Use this posture practice at the beginning stage of meditation or simply include it into your daily morning routine to stabilise yourself and enjoy a few short moments of relaxation. If you have injuries or other physical difficulties, you can modify this to suit your ability.
EXPLORE THIS PRACTICE TO IMPROVE YOUR POSTURE
Time: 3 to 5 minutes:
- Find a comfortable place to seat. Whatever you’re sitting on—a chair, a meditation cushion, a park bench—find a spot that gives you a stable, solid seat, not perching or hanging back.
- If on a cushion on the floor, cross your legs comfortably in front of you. (If you already do some kind of seated yoga posture, go ahead.) If on a chair, it’s good if the bottoms of your feet are touching the floor.
- Straighten—but don’t stiffen—your upper body. The spine has a natural curvature. Let it be there. Your head and shoulders can comfortably rest on top of your vertebrae.

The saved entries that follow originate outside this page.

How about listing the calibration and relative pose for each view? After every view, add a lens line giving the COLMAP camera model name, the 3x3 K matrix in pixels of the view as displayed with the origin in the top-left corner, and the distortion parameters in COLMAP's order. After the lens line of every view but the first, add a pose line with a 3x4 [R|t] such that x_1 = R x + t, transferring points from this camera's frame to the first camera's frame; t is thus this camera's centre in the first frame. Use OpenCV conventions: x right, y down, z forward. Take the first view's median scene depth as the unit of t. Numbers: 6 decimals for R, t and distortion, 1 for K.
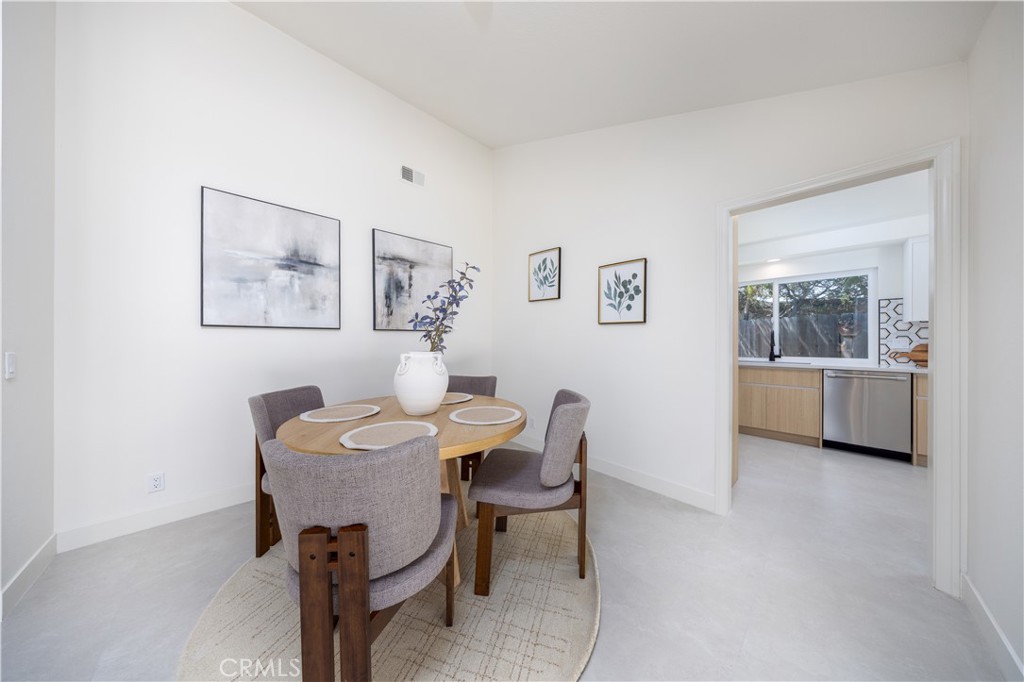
lens RADIAL K [[297.3, 0, 510.4], [0, 297.3, 344.3], [0, 0, 1]] dist [-0.000168, 0.000079]
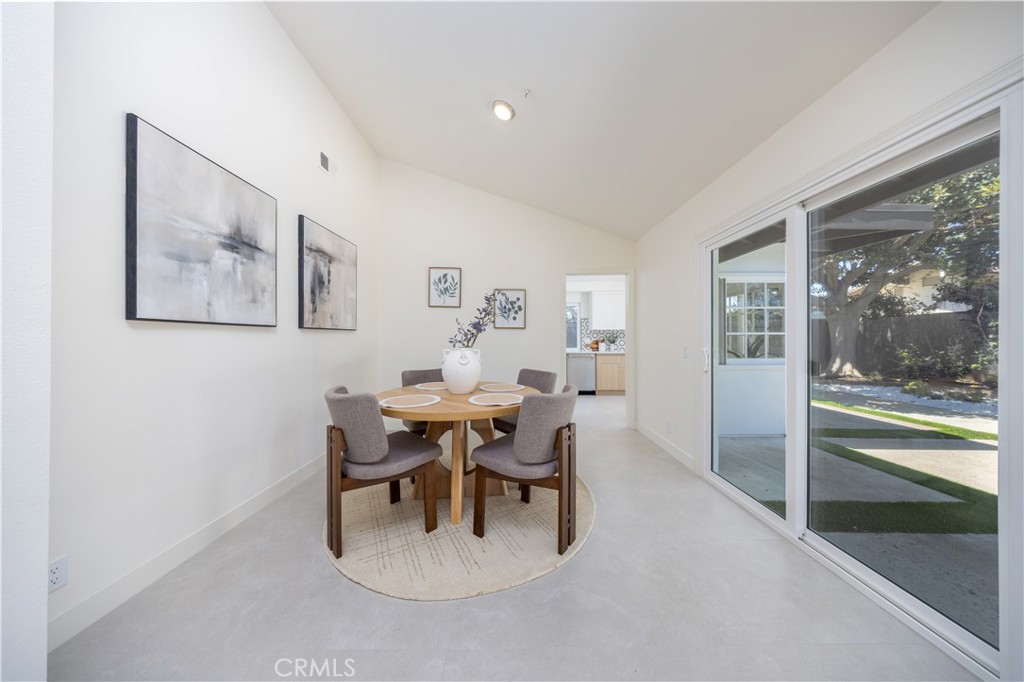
lens RADIAL K [[297.3, 0, 510.0], [0, 297.3, 336.8], [0, 0, 1]] dist [-0.000168, 0.000079]
pose [[0.691494, 0.003099, 0.722375, -0.710832], [0.008679, 0.999883, -0.012598, -0.006048], [-0.722330, 0.014981, 0.691386, -0.068399]]
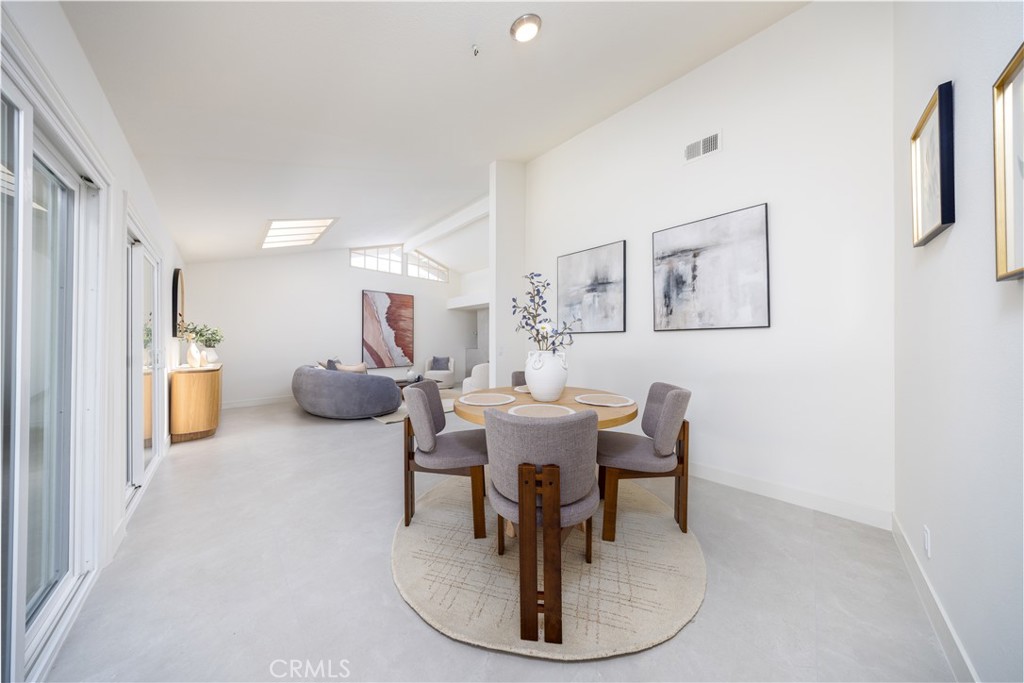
lens RADIAL K [[297.3, 0, 520.3], [0, 297.3, 341.4], [0, 0, 1]] dist [-0.000168, 0.000079]
pose [[0.046257, -0.007972, -0.998898, 0.575604], [-0.007555, 0.999937, -0.008330, -0.000381], [0.998901, 0.007932, 0.046194, 0.523820]]
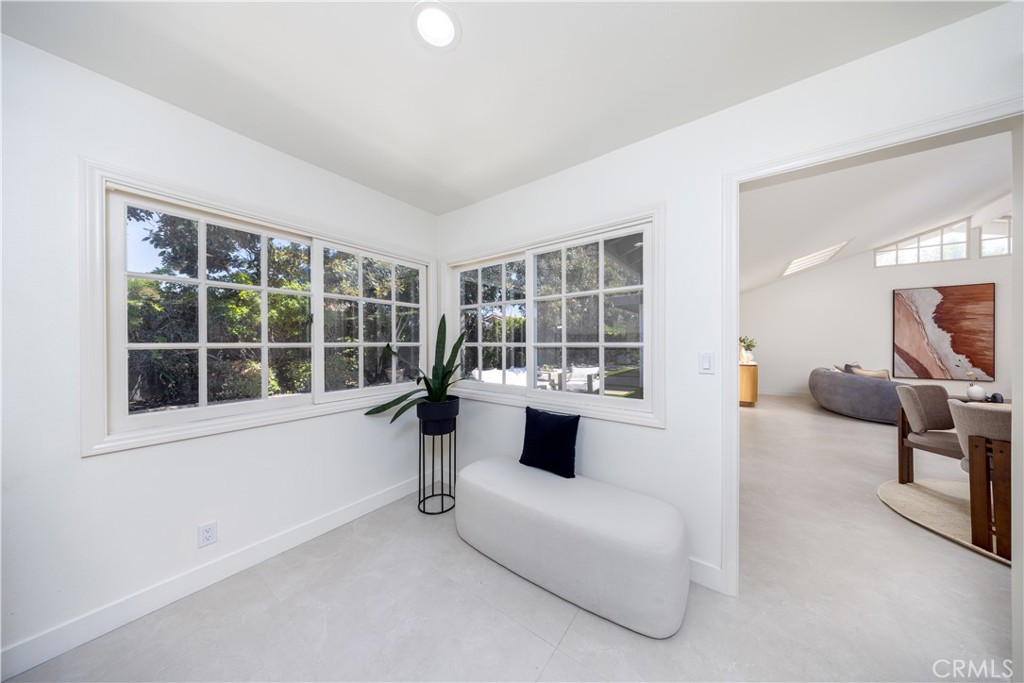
lens RADIAL K [[297.3, 0, 527.0], [0, 297.3, 342.8], [0, 0, 1]] dist [-0.000168, 0.000079]
pose [[-0.978465, -0.006973, -0.206297, 1.291203], [-0.007856, 0.999963, 0.003461, -0.031364], [0.206265, 0.005007, -0.978483, 1.006242]]
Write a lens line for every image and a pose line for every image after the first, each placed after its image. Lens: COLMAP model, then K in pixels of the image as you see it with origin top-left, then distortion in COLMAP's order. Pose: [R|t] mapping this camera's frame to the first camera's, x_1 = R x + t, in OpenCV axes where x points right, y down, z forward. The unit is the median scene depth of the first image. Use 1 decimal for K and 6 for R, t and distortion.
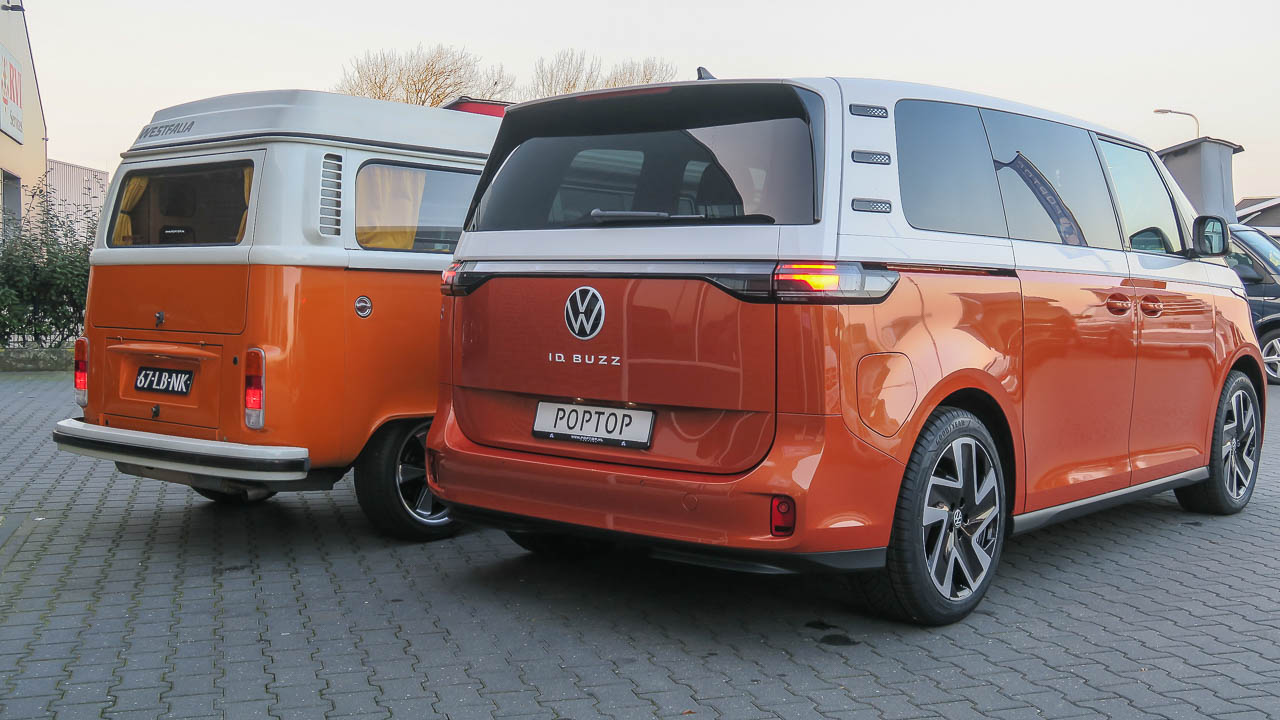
lens RADIAL K [[1404.1, 0, 640.0], [0, 1404.1, 360.0], [0, 0, 1]] dist [0.016625, 0.016171]
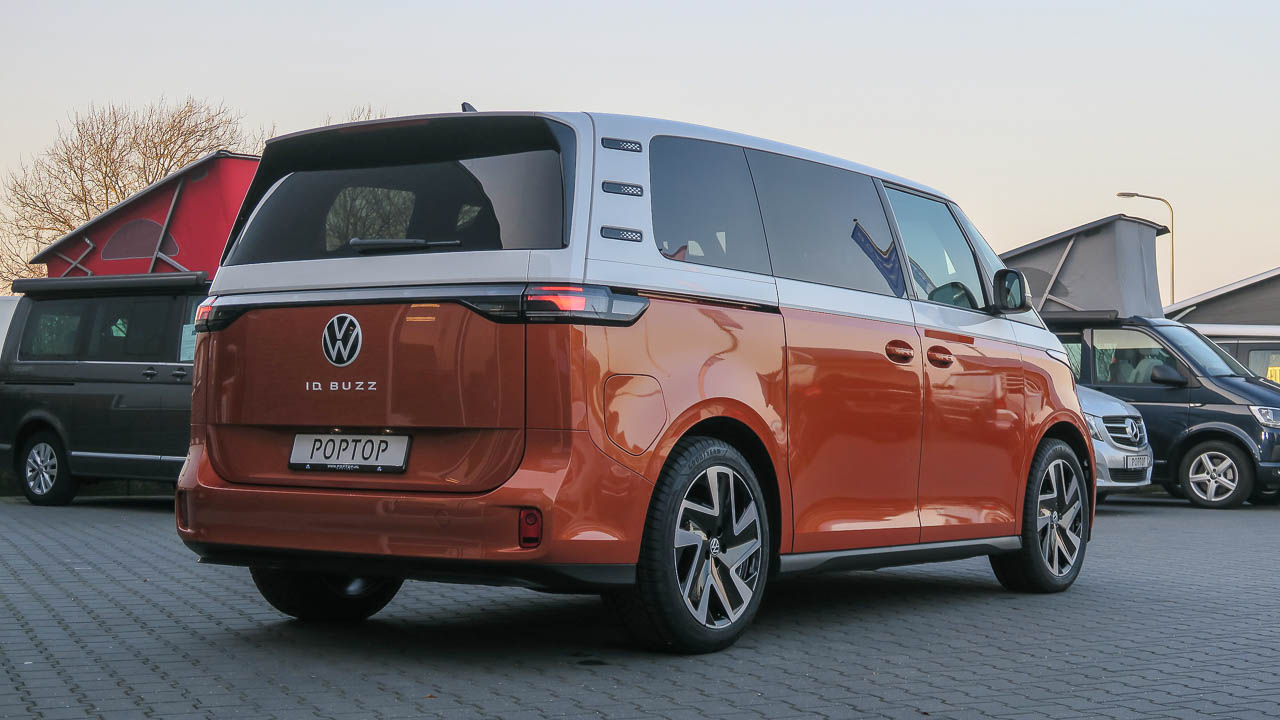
lens RADIAL K [[1956.6, 0, 640.0], [0, 1956.6, 360.0], [0, 0, 1]] dist [0.015810, 0.003126]
pose [[0.996142, 0.005517, 0.087586, 0.049958], [0.002460, 0.995875, -0.090706, 0.107663], [-0.087725, 0.090571, 0.992019, -0.401335]]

- Situate your upper arms parallel to your upper body. Then let your hands drop onto the tops of your legs. With your upper arms at your sides, your hands will land in the right spot. Too far forward will make you hunch. Too far back will make you stiff. You are tuning the strings of your body—not too tight and not too loose.
- Drop your chin a little and let your gaze fall gently down-ward. You may let your eyelids lower. If you feel the need, you may lower them completely, but it’s not necessary to close your eyes when meditating. You can simply let what appears before your eyes be there without focusing on it.
- Be there for a few moments. Relax. Now get up and go about your day. And if the next thing on the agenda is doing some mindfulness practice by paying attention to your breathing or the sensations in your body, you’ve started off on the right foot—and hands and arms and everything else!